Alleviation of pain in painful diabetic neuropathy.

作者信息

Tajti János, Szok Délia, Majláth Zsófia, Csáti Anett, Petrovics-Balog Anna, Vécsei László

机构信息

a Department of Neurology, Faculty of Medicine , University of Szeged , Szeged , Hungary.

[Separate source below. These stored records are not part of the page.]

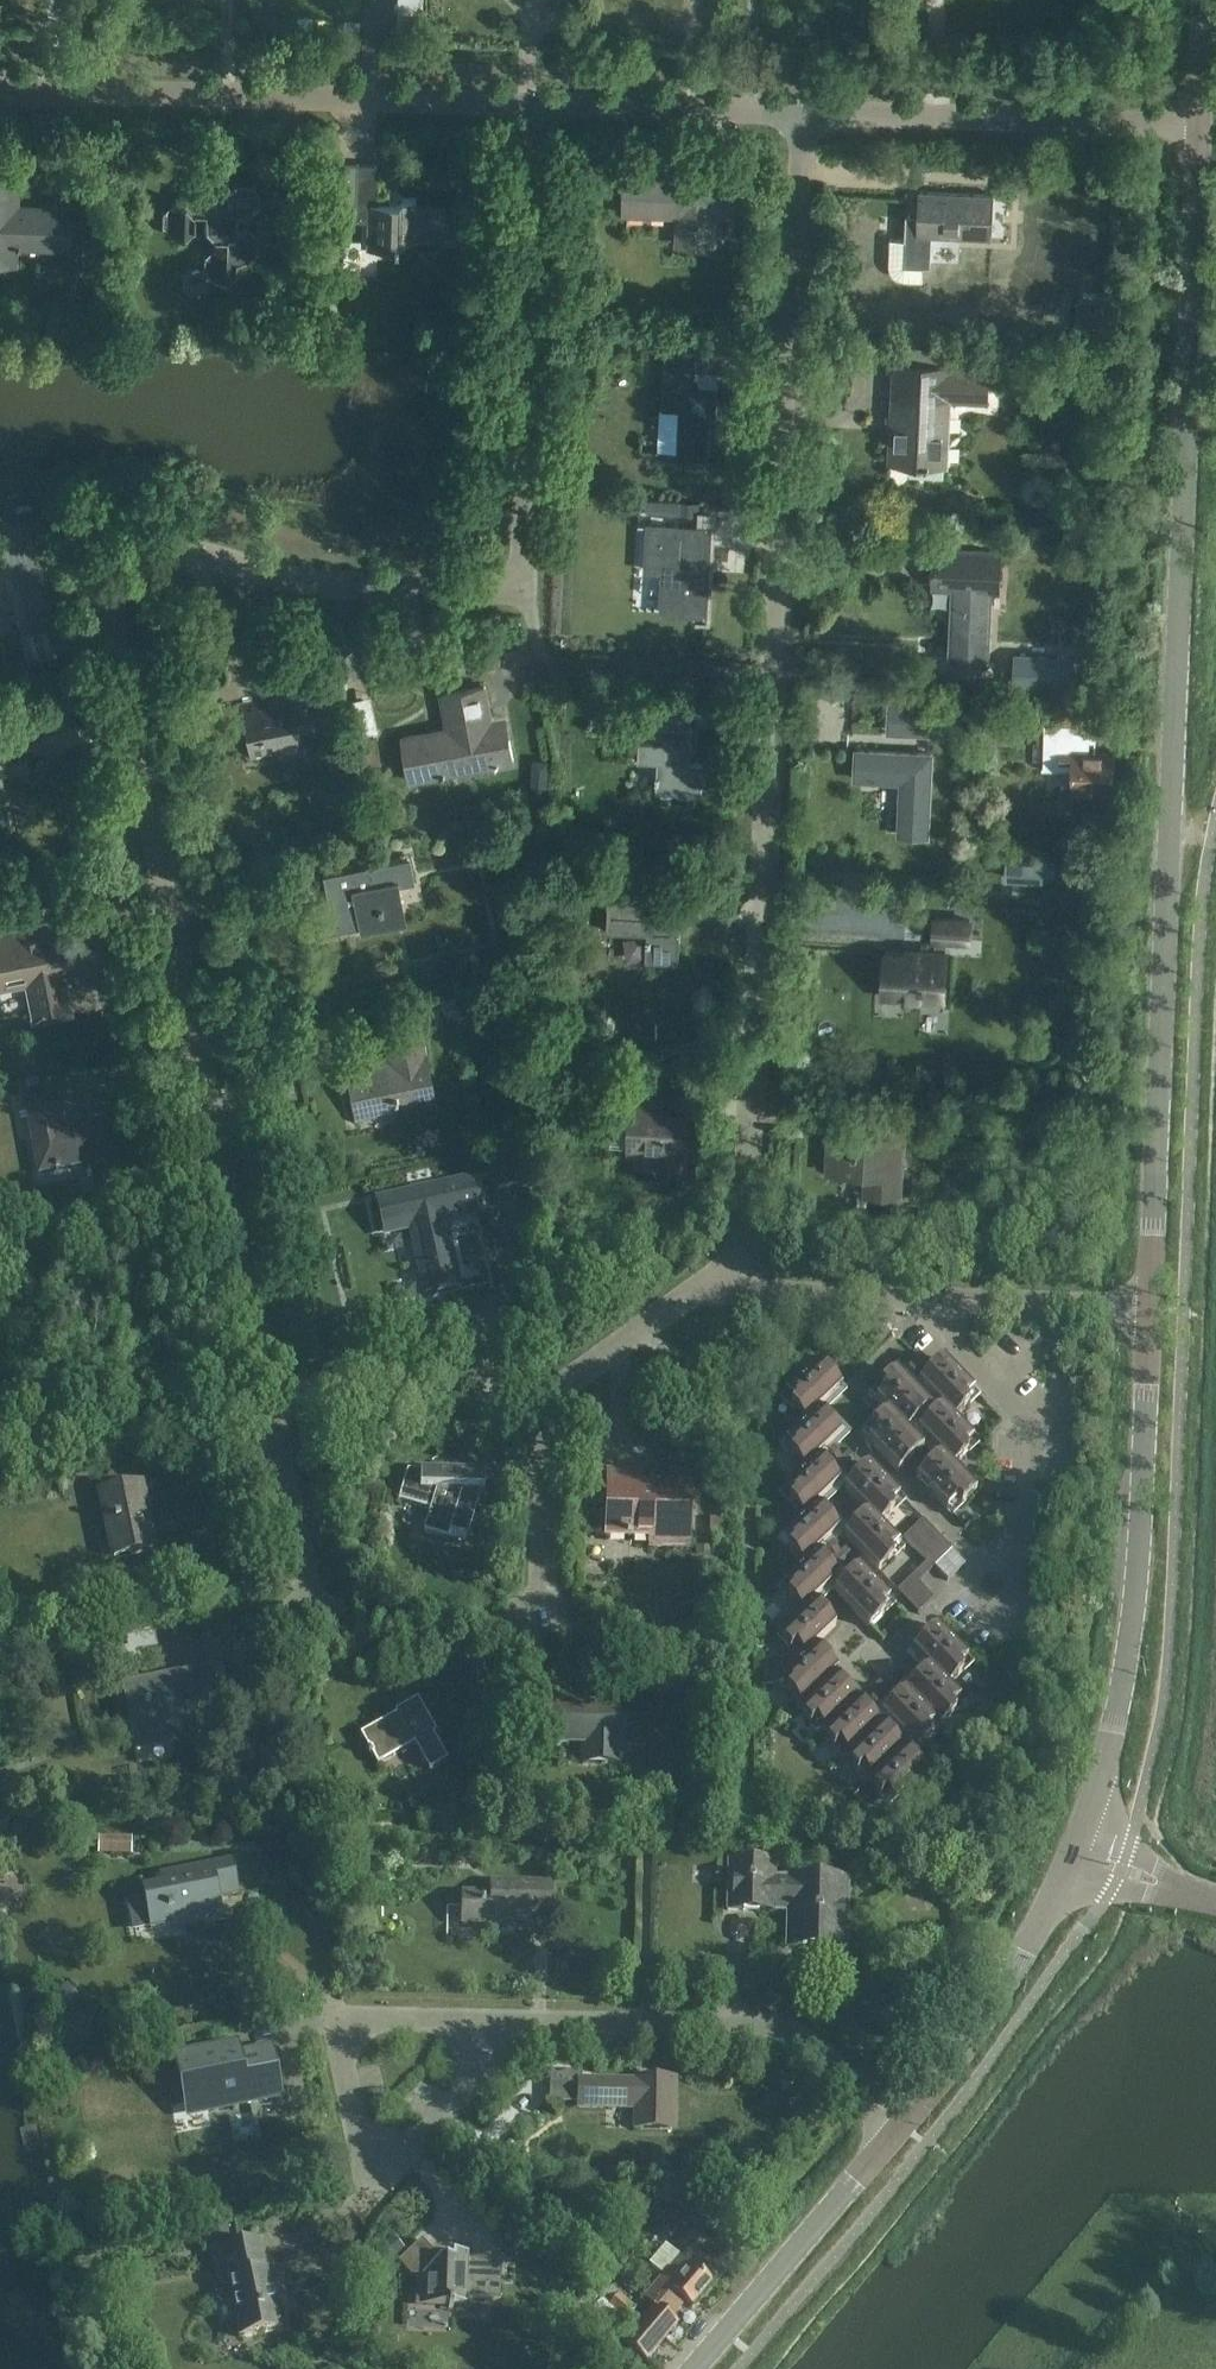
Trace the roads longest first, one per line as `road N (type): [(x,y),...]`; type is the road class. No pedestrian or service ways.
road 1 (residential): [(256,1386),(118,635),(119,593),(140,573),(481,589),(520,574),(547,105)]
road 2 (secondary): [(1149,1305),(1200,124)]
road 3 (residential): [(740,1291),(803,112)]
road 4 (residential): [(0,87),(547,105)]
road 5 (secondary): [(1082,1828),(1129,1637),(1149,1305)]
road 6 (residential): [(499,2024),(342,2024),(365,2172),(398,2158),(482,2065)]
road 7 (residential): [(900,2126),(786,2030),(499,2024)]
road 8 (residential): [(803,112),(1200,124)]
road 9 (secondary): [(691,2368),(900,2126)]
road 10 (secondary): [(900,2126),(994,2002),(1063,1875)]
road 11 (residential): [(256,1386),(540,1387)]
road 12 (residential): [(547,105),(803,112)]
road 13 (residential): [(303,1618),(256,1386)]
road 14 (residential): [(540,1387),(538,1615)]
road 15 (residential): [(540,1387),(689,1296),(740,1291)]
road 16 (residential): [(740,1291),(949,1299)]
road 17 (residential): [(1149,1305),(949,1299)]
road 18 (secondary): [(1200,124),(1205,0)]

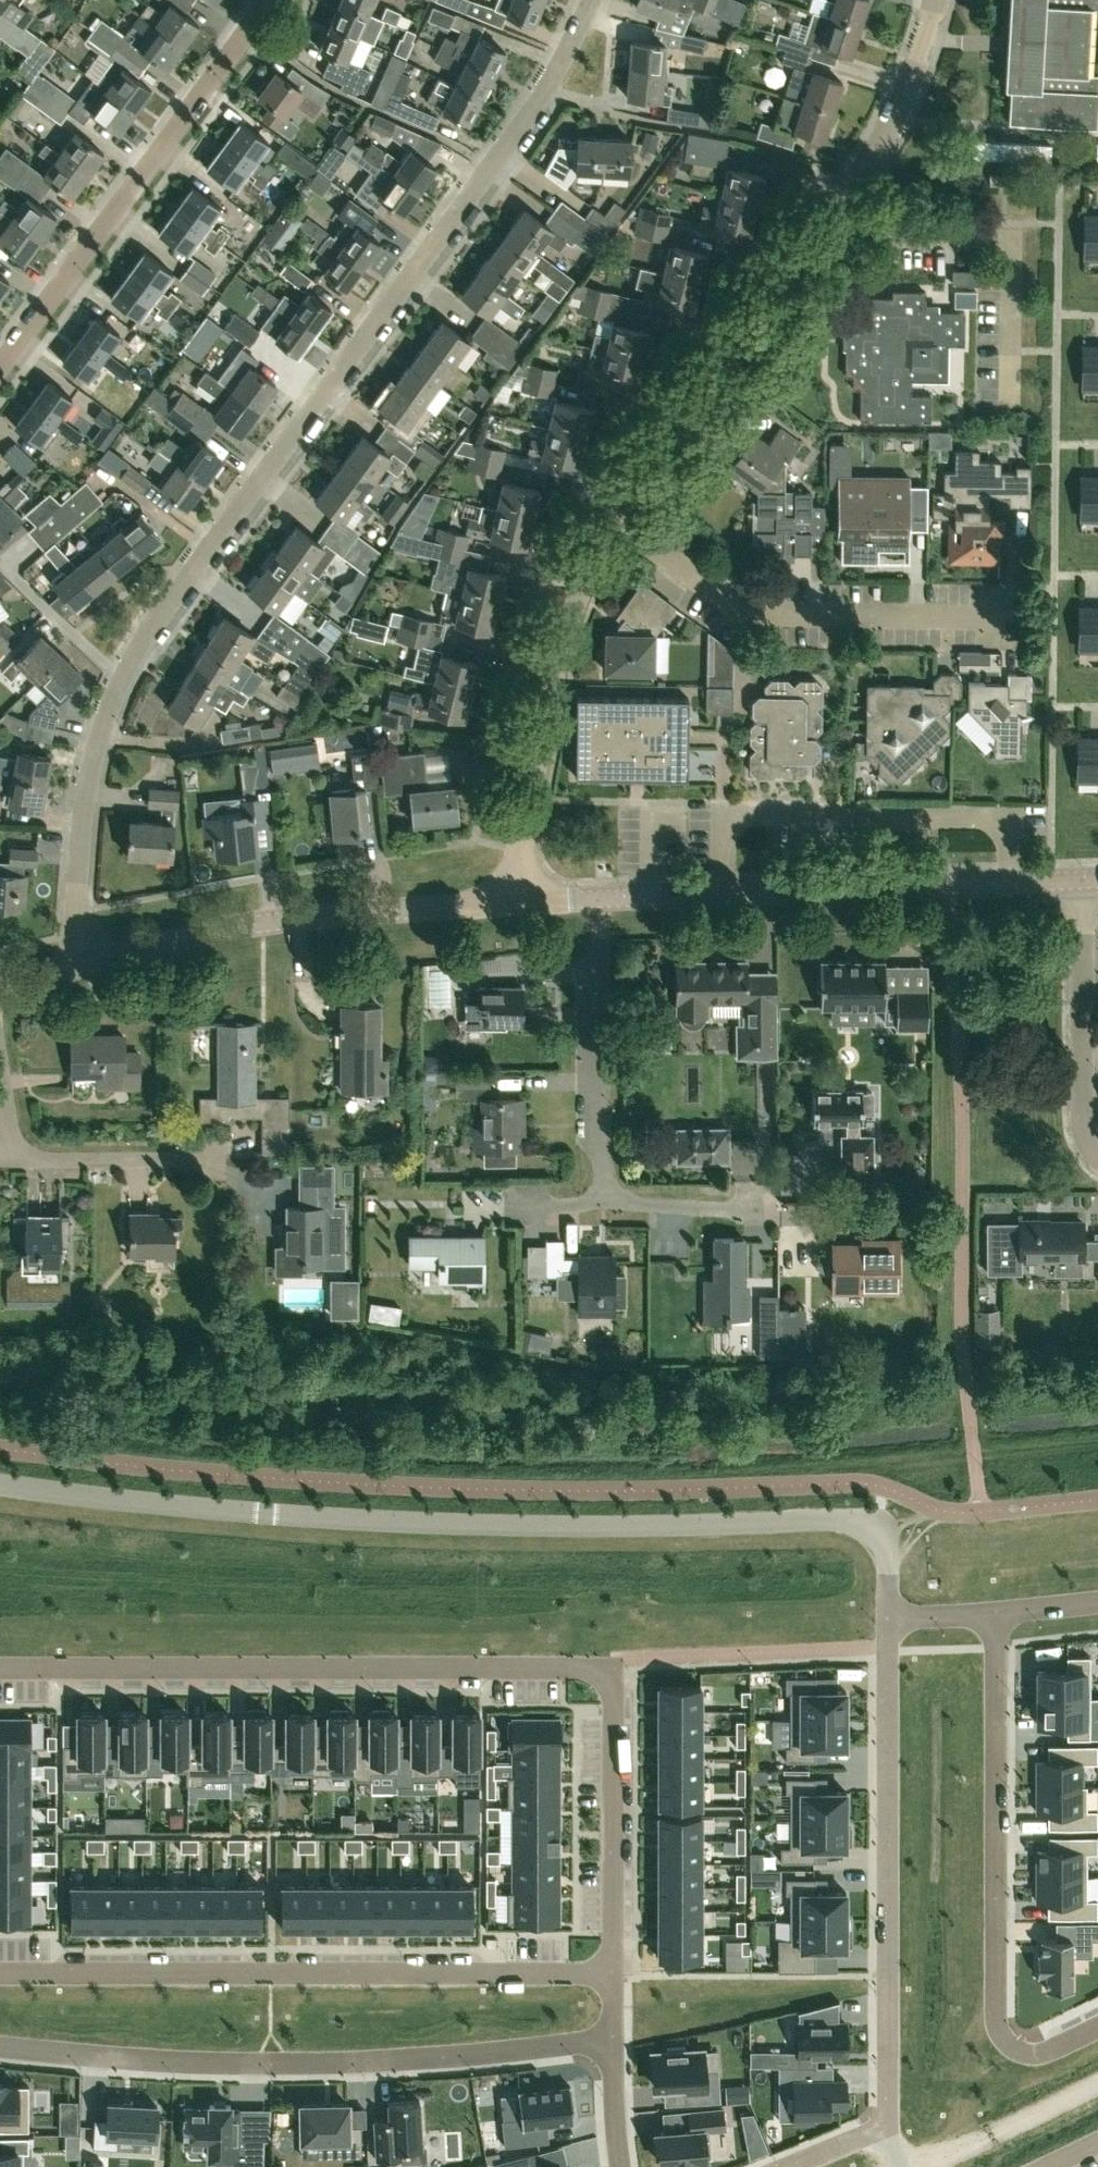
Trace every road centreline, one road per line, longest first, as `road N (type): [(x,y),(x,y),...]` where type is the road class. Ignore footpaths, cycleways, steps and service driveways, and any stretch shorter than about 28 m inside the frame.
road 1 (residential): [(77,965),(76,885),(88,794),(121,678),(190,571),(491,170),(543,94),(592,0)]
road 2 (residential): [(518,901),(530,798),(582,582),(639,479),(849,194),(898,112),(934,0)]
road 3 (residential): [(0,1482),(377,1520),(561,1525),(836,1516),(880,1529),(888,1619)]
road 4 (residential): [(612,1974),(612,1669),(0,1668)]
road 5 (residential): [(0,2047),(254,2063),(612,2042)]
road 6 (residential): [(0,1972),(612,1974)]
road 7 (residential): [(997,1613),(997,2019),(1004,2039),(1035,2054),(1097,2026)]
road 8 (residential): [(888,1619),(888,2097),(881,2127)]
road 9 (residential): [(601,897),(1081,880)]
road 10 (residential): [(0,365),(264,0)]
road 11 (residential): [(77,965),(241,926),(518,901)]
road 12 (residential): [(225,1160),(22,1157),(0,1053)]
road 13 (residential): [(604,1201),(601,897)]
road 14 (residential): [(1081,880),(1083,1129),(1097,1158)]
road 15 (track): [(915,2166),(1097,2081)]
road 16 (residential): [(604,1201),(778,1205)]
road 17 (residential): [(620,2166),(612,2042)]

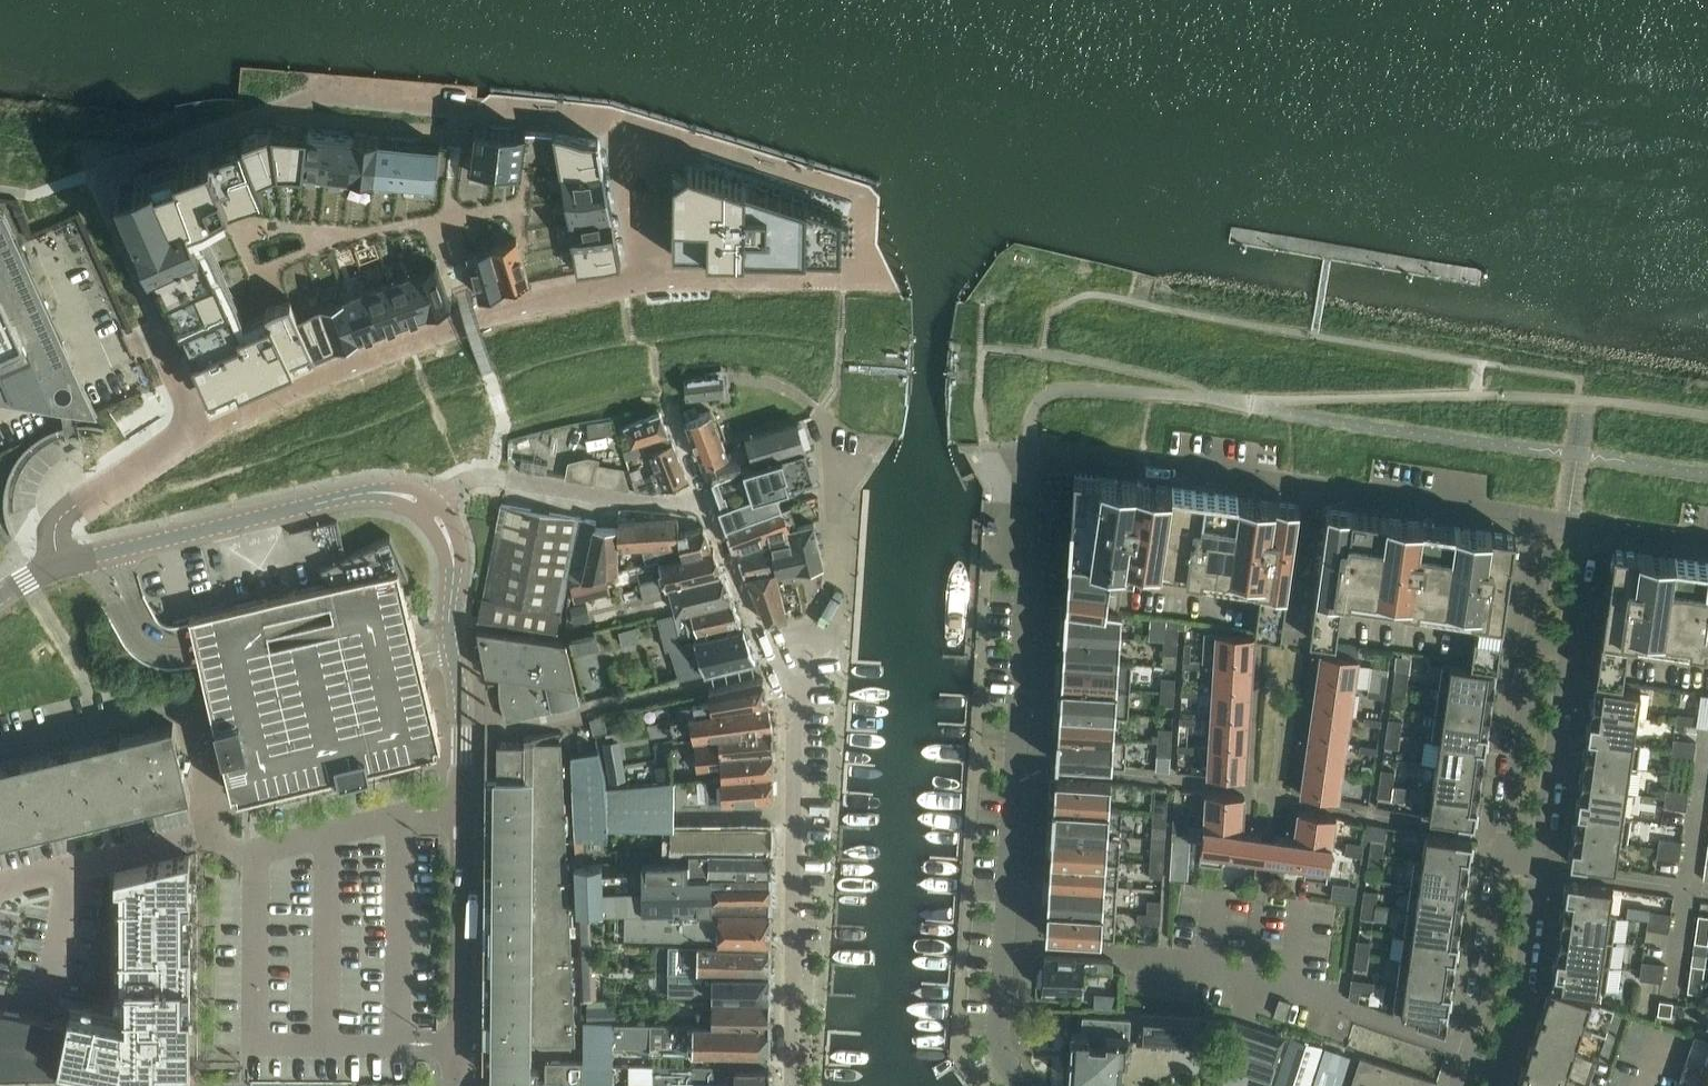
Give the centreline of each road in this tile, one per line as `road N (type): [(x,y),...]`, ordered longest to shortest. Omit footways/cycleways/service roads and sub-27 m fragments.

b MTA - SZTE Neuroscience Research Group , Szeged , Hungary.

出版信息

Expert Opin Drug Metab Toxicol. 2016 Jul;12(7):753-64. doi: 10.1080/17425255.2016.1184648. Epub 2016 May 25.

Abstract

INTRODUCTION

Painful diabetic neuropathy (PDN) is a disabling pain condition. Its pathomechanism remains unknown, but a sensitization and neuronal hyperexcitabilty have been suggested. Only symptomatic pharmacological pain management treatment is currently available.

AREAS COVERED

The origin of PDN is enigmatic, and the evidence-based therapeutic guidelines therefore consist only of antidepressants and antiepileptics as first-line recommended drugs. This article relates to a MEDLINE/PubMed systematic search (2005-2015).

EXPERT OPINION

The results of the meta-analysis from the aspect of the efficacy of amitriptyline, duloxetine, venlafaxine, gabapentin and pregabalin are favorable, but the placebo response rate is relatively high in patients with neuropathic pain. For personalization of the medication of PDN patients, the optimum dosing, the genotyping of the metabolizing enzymes and optimum biomarkers are needed. As concerns the future perspectives, specific sodium channel subtype inhibitors acting on peripheral nociceptive neurons or modified T-type voltage-gated calcium channel blockers may be promising targets for pharmaceutical innovations. Another attractive strategy for the treatment is based on the effects of monoclonal antibodies against nerve growth factor, sodium channels, specific receptor and cytokines. Botulinum toxin A, capsaicin patch and spinal cord stimulation therapies are the nearest future therapeutic options for the treatment of PDN patients.

摘要

引言

痛性糖尿病神经病变(PDN)是一种致残性疼痛疾病。其发病机制尚不清楚,但有人提出存在敏化和神经元兴奋性过高的情况。目前仅有对症的药理学疼痛管理治疗方法。

涵盖领域

PDN的起源不明,因此循证治疗指南仅将抗抑郁药和抗癫痫药列为一线推荐药物。本文涉及对MEDLINE/PubMed(2005 - 2015年)的系统检索。

专家观点

从阿米替林、度洛西汀、文拉法辛、加巴喷丁和普瑞巴林的疗效方面进行的荟萃分析结果是有利的,但神经病理性疼痛患者的安慰剂反应率相对较高。为实现PDN患者用药的个性化,需要确定最佳剂量、代谢酶的基因分型以及最佳生物标志物。关于未来前景,作用于外周伤害性神经元的特定钠通道亚型抑制剂或改良的T型电压门控钙通道阻滞剂可能是药物创新的有前景的靶点。另一种有吸引力的治疗策略基于针对神经生长因子、钠通道、特定受体和细胞因子的单克隆抗体的作用。肉毒杆菌毒素A、辣椒素贴剂和脊髓刺激疗法是近期治疗PDN患者的治疗选择。